April 26, 2010
July 27, 2012
February 27, 2011
From Forum post: http://forums.terracotta.org/forums/posts/list/3532.page#19745
We have been evaluating a distributed Ehcache using a simple application that gets references to objects in the cache and modifies them. The set up was:
- 1 TC server, 1 Mirror on separate servers (not in persistent mode)
- 3 TC clients accessing the cache (standalone Java app)
- 1 TC client webapp to view cache contents (in Tomcat)
We have been testing this setup at a rate of 500 updates per second to the cache (strictly speaking they are not “cache updates”, since the object in the cache is modified but not replaced). These updates are made randomly to 70 objects in the cache (there is no cache eviction).
The GC was tuned to run 1/minute for young collections and every 5 minutes for full collections, which stabilized the number of live objects (the application is creating many new Timestamp objects, although this could be modified).

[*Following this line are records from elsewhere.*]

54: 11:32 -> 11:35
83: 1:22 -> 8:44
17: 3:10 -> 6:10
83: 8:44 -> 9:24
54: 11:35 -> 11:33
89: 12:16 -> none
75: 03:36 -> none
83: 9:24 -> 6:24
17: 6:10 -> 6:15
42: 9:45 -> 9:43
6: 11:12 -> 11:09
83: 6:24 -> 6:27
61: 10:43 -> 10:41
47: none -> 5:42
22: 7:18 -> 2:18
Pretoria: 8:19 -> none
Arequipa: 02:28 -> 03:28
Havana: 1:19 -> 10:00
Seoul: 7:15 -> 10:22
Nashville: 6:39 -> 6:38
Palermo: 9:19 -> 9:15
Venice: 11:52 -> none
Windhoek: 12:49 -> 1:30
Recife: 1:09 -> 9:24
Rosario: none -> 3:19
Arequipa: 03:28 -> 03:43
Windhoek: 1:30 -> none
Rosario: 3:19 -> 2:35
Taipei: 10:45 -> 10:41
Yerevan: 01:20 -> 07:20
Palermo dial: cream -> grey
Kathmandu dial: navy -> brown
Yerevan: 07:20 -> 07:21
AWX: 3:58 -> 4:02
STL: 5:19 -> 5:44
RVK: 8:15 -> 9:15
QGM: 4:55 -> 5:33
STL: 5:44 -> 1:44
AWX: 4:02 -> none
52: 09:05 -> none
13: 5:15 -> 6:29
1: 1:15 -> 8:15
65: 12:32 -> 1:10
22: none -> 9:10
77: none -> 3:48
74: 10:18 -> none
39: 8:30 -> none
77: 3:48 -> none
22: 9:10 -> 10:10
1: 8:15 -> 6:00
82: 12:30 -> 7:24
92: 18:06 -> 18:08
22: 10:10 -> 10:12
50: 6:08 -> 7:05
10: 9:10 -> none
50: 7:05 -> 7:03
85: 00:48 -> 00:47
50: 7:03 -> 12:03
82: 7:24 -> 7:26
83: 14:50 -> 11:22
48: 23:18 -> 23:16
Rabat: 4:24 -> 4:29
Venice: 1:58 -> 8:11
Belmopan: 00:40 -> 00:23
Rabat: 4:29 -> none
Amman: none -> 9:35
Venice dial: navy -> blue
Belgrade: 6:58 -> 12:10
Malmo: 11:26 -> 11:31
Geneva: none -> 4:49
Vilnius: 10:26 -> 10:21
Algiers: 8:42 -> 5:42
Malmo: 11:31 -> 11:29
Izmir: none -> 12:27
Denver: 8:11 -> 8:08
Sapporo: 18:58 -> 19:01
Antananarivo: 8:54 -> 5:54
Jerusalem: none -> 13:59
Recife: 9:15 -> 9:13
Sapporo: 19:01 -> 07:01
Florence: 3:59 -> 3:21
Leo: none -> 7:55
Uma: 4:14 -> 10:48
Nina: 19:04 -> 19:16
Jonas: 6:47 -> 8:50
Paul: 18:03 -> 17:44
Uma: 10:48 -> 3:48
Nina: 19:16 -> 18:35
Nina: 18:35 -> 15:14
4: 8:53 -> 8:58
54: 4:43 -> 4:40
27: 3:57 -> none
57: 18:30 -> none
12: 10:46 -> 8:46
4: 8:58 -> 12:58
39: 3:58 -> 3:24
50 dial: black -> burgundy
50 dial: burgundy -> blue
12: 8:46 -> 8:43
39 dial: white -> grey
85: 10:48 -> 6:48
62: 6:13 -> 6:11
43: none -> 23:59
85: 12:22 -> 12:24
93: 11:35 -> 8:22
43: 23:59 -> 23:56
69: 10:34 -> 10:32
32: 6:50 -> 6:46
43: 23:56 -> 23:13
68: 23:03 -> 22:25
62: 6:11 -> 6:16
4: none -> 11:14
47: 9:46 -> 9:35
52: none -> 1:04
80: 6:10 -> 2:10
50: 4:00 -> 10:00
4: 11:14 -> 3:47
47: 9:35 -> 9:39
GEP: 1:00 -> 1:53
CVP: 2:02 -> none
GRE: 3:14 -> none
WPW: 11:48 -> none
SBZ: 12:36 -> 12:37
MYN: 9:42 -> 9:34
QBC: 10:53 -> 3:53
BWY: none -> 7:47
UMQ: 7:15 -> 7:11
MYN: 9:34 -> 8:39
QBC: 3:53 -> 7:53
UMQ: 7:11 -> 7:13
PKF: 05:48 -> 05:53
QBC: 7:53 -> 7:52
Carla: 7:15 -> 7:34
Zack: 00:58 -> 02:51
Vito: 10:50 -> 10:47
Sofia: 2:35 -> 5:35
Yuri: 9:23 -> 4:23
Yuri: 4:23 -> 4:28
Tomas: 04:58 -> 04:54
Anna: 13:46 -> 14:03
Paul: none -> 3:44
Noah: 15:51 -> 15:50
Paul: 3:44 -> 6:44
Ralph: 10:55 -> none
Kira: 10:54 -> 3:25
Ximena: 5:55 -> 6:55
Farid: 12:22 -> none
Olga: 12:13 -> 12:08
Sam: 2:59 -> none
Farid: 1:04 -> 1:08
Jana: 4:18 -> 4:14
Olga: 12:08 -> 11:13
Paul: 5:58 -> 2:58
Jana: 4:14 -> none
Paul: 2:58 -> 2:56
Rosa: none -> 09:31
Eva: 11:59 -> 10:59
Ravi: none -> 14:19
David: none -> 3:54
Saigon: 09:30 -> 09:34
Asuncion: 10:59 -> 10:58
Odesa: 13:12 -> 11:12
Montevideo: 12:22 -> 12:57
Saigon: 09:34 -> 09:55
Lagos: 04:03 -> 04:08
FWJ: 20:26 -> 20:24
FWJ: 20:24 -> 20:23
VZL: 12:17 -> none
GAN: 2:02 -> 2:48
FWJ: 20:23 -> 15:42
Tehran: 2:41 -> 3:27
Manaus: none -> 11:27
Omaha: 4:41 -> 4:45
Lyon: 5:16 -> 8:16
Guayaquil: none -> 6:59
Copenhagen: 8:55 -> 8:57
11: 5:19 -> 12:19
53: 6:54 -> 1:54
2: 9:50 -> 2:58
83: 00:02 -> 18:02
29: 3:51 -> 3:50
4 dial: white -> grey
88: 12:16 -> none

The main TC server crashed after running at this rate for one month, with the following exception, caught during the garbage collection:
2010-04-15 13:16:03,161 [DGC-Thread] INFO com.tc.objectserver.dgc.impl.MarkAndSweepGarbageCollector - DGC[ 41059 ] YoungGen DGC start 2010-04-15 13:16:03,285 [DGC-Thread] INFO com.tc.objectserver.dgc.impl.MarkAndSweepGarbageCollector - DGC[ 41059 ] pre-DGC managed id count: 66386 2010-04-15 13:16:03,313 [DGC-Thread] ERROR com.tc.server.TCServerMain - Thread:Thread[DGC-Thread,5,TC Thread Group] got an uncaught exception. calling Callba\ ckOnExitDefaultHandlers. com.tc.util.TCAssertionError: Assertion failed: Bit index out of range at com.tc.util.Assert.failure(Assert.java:60) at com.tc.util.Assert.eval(Assert.java:80) at com.tc.util.Assert.assertTrue(Assert.java:100) at com.tc.util.OidLongArray.bit(OidLongArray.java:49) at com.tc.util.OidLongArray.isSet(OidLongArray.java:135) at com.tc.util.OidBitsArrayMapImpl.contains(OidBitsArrayMapImpl.java:72) at com.tc.objectserver.impl.NoReferencesIDStoreImpl$OidBitsStore.hasNoReferences(NoReferencesIDStoreImpl.java:84) at com.tc.objectserver.impl.NoReferencesIDStoreImpl.hasNoReferences(NoReferencesIDStoreImpl.java:46) at com.tc.objectserver.impl.ObjectManagerImpl.getObjectReferencesFrom(ObjectManagerImpl.java:641) at com.tc.objectserver.dgc.impl.YoungGCHook.getObjectReferencesFrom(YoungGCHook.java:57) at com.tc.objectserver.dgc.impl.MarkAndSweepGCAlgorithm.collectRoot(MarkAndSweepGCAlgorithm.java:167) at com.tc.objectserver.dgc.impl.MarkAndSweepGCAlgorithm.collect(MarkAndSweepGCAlgorithm.java:150) at com.tc.objectserver.dgc.impl.MarkAndSweepGCAlgorithm.doGC(MarkAndSweepGCAlgorithm.java:67) at com.tc.objectserver.dgc.impl.MarkAndSweepGarbageCollector.doGC(MarkAndSweepGarbageCollector.java:71) at com.tc.objectserver.dgc.impl.GarbageCollectorThread.doYoungGC(GarbageCollectorThread.java:94) at com.tc.objectserver.dgc.impl.GarbageCollectorThread.run(GarbageCollectorThread.java:75)
The mirror server took over correctly at this point, but crashed with the same message during the next distributed garbage collection.
Although some of the machines were being stretched by the testing, I did not detect any significant problems during the month of operation (using the metrics provided in the TC Dev. console. The TC temporary disk storage did vary quite a bit, but never seemed to grow out of control (max around 100MB). So this crash has left me rather puzzled so far…
Does this ring a bell for anybody? I realize this is not much to go by… Let me know if the full thread JVM dump in the TC log would help.
Thanks for any indications of where I should be looking.